Cigarettes

In this March 18, 2013 file photo, cigarette packs are displayed at a convenience store.

AP Photo/Mark Lennihan

With California now having one of the nation’s lowest tax rates on cigarettes, the state is long overdue for a raise. Proposition 56 on the November ballot proposes to add a $2 state tax to buying a pack of cigarettes. The rate would be somewhat higher for other tobacco products. And for the first time, the tax would apply in California to e-cigarettes.

Even with the raise, which will bring the per pack state levy to $2.87, California’s tax will be dwarfed by New York’s $4.35 per pack state tax, which climbs much higher in some parts of that state when local taxes are added. The proposed increase will put California on par with such states as Washington, Wisconsin and Minnesota, and still below others. And many states already apply a tax to e-cigarettes.

According to the legislative analyst, the average retail price of a pack of cigarettes in California now is about $6. This price includes the existing 87-cent state tax and $1.01 a pack federal excise tax. In addition, a state sales tax is applied. With the passage of Prop. 56, the average cost of a pack of cigarettes will increase to above $8.

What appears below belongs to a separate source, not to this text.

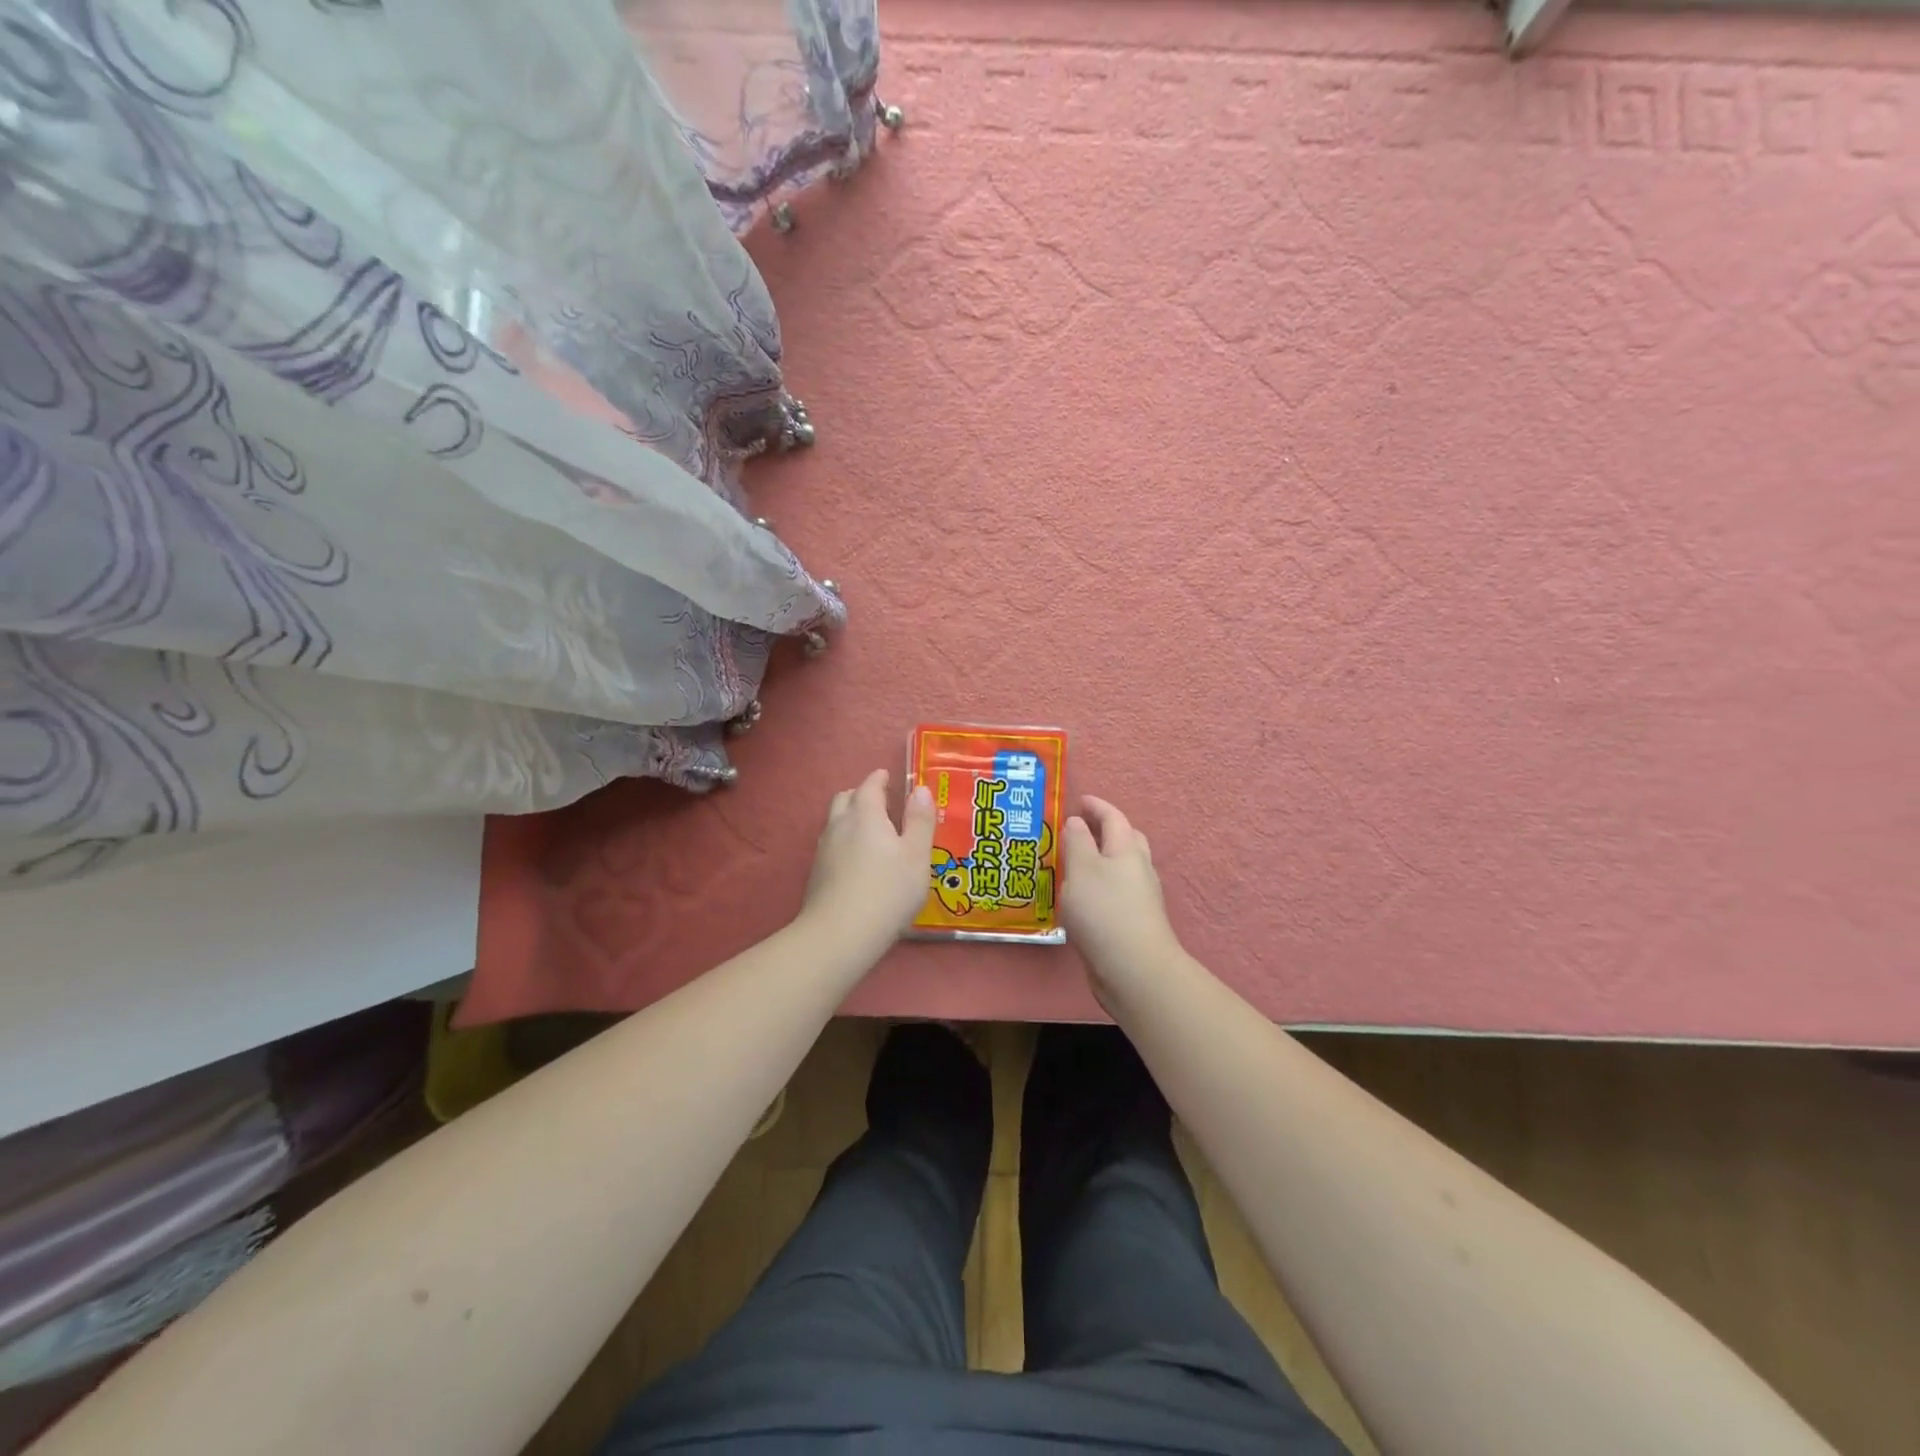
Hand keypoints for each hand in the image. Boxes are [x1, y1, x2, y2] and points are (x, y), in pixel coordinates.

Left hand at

Proceeds from the state tax on cigarettes and other tobacco products goes to state and local government agencies to support programs that administer and enforce tobacco laws; conduct research; provide medical training and treatment; and discourage smoking.

Money is pouring in for this ballot battle. A report this summer noted proponents, including the American Cancer Society, the American Heart Association and billionaire Tom Steyer, had raised $13 million. Opponents, who are primarily tobacco companies, contributed about $36 million to defeat the measure.

Proponents argue that the higher tax will discourage tobacco use and provide money to treat tobacco-related diseases. Opponents contend the tax will encourage illegal black market sales and particularly disadvantage poor people, who will end up spending more money on cigarettes and less on necessities. They also dispute the contention that a tax and higher price discourage use. Tobacco companies used these same arguments to unsuccessfully campaign against earlier ballot measures that placed small state levies on cigarette products years ago.

But their arguments are not supported by the numbers. According to the California Department of Public Health, even with California’s rather small cigarette tax rate, the state has achieved the lowest adult smoking rate in the country. And the rate has been falling – from 24 percent of California adults being smokers in 1988 to 12 percent in 2013.

Earlier state tax hikes on cigarettes should get some credit for the decrease. In addition to raising the per pack price, the tax proceeds have funded years-long aggressive smoking cessation programs and anti-smoking campaigns. Also accounting for the decrease is the passage of strong state laws banning smoking in public buildings, work places, restaurants, etc.

But there lies the problem. The present anti-smoking efforts and the tax money to support them are victims of their own success. As the number of smokers declines, so does the volume of cigarettes sold and the amount of taxes collected.

Without an infusion of cash, California’s anti-smoking efforts and treatment may plateau, or even worse reverse.

Californians should vote YES on Prop. 56 to maintain and expand the state’s anti-smoking and treatment programs.